DOULA, Cameroon - Approximately 17 delegates from African nations and the African Union applied the skills learned from a public affairs workshop to Africa Endeavor’s exercise scenario, running June 18-27, in Douala, Cameroon.
The four-day workshop—facilitated by U.S., Canadian and Dutch representatives—is the first iteration during the largest military communications exercise on the African continent.
With more than 50 nations comprising the African continent, U.S. Army Col. Tom Davis, U.S. Africa Command’s director of public affairs, decided to team with the annual communications exercise to begin to bring the PA counterparts together.

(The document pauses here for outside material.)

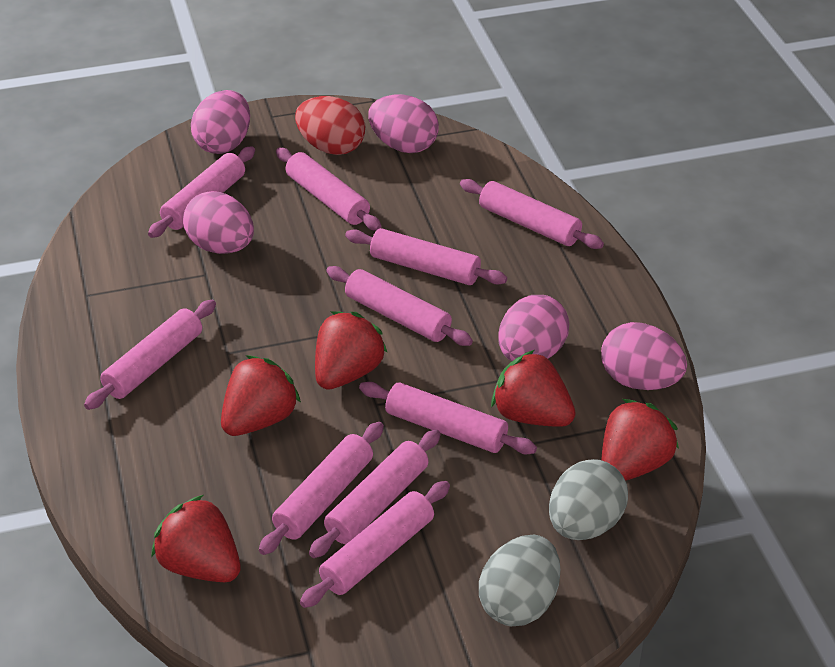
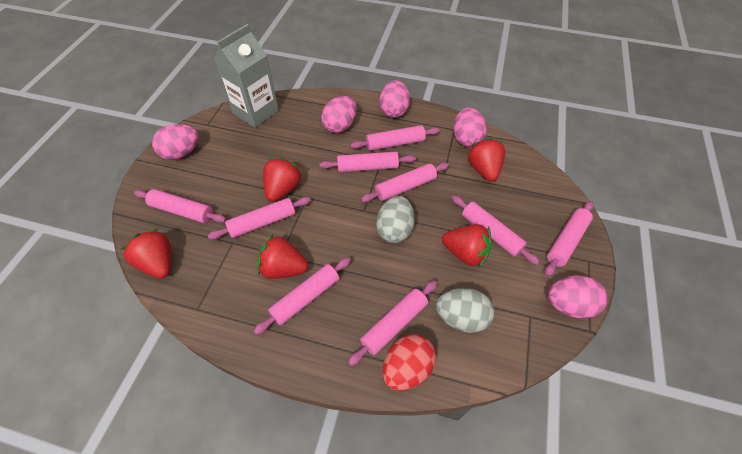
grey carton: 0 -> 1
pink rolling pin: 10 -> 9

“It is my goal to do workshops like this as much as I can,” Davis said. “There is a real desire from our African PA counterparts to get to know one another and discuss the roles and responsibilities of our field.”
This is the first African public affairs workshop of this scale hosted by U.S. African Command and attended by representatives from 13 countries and the African Union.
Through interpreters, public affairs officers ranging from civilians to lieutenant colonels discussed procedures and covered topics such as coaching subject matter experts, conducting interviews, preparing command messages and interacting with media.
"It is important to understand where your communication goes and understand what reach it has [in order] to react appropriately," said Cameroon Lt. Col. Didier Badjeck, a public affairs officer with the Ministry of Communication who attended the workshop.
Burkina Faso Army Maj. Karim Ouily commented in a group discussion that in his experience public affairs is too reactive and should be included earlier in planning for operations.
“As public affairs officers, we have to be relevant for our commanders so we have a seat at the table and we can advise our commander on all matters media,” Davis said during a discussion with the PA participants. “We’re in a global environment.”
"The workshop has been quite beneficial to me," said Capt. Ould Hedeid Sidi Mohamed, an army public affairs officer from Mauritania. "There have been interesting discussions," he added. "Getting feedback and input from my colleagues on the interview I conducted was invaluable especially since I'm the spokesperson in my country."
The scenario portion of the exercise began June 23 with an earthquake devastating a fictitious country. In the days following the natural disaster, public affairs representatives embedded with the regional brigade and battalion headquarters, applying the knowledge acquired during the first four days of workshop discussion and collaboration.
During a group discussion many of the workshop attendees voiced their endorsement of the workshop, noting that it enhanced their skills as public affairs officers and enabled them to build relationships between colleagues.
“The richest experience was the human interaction,” Ouily said.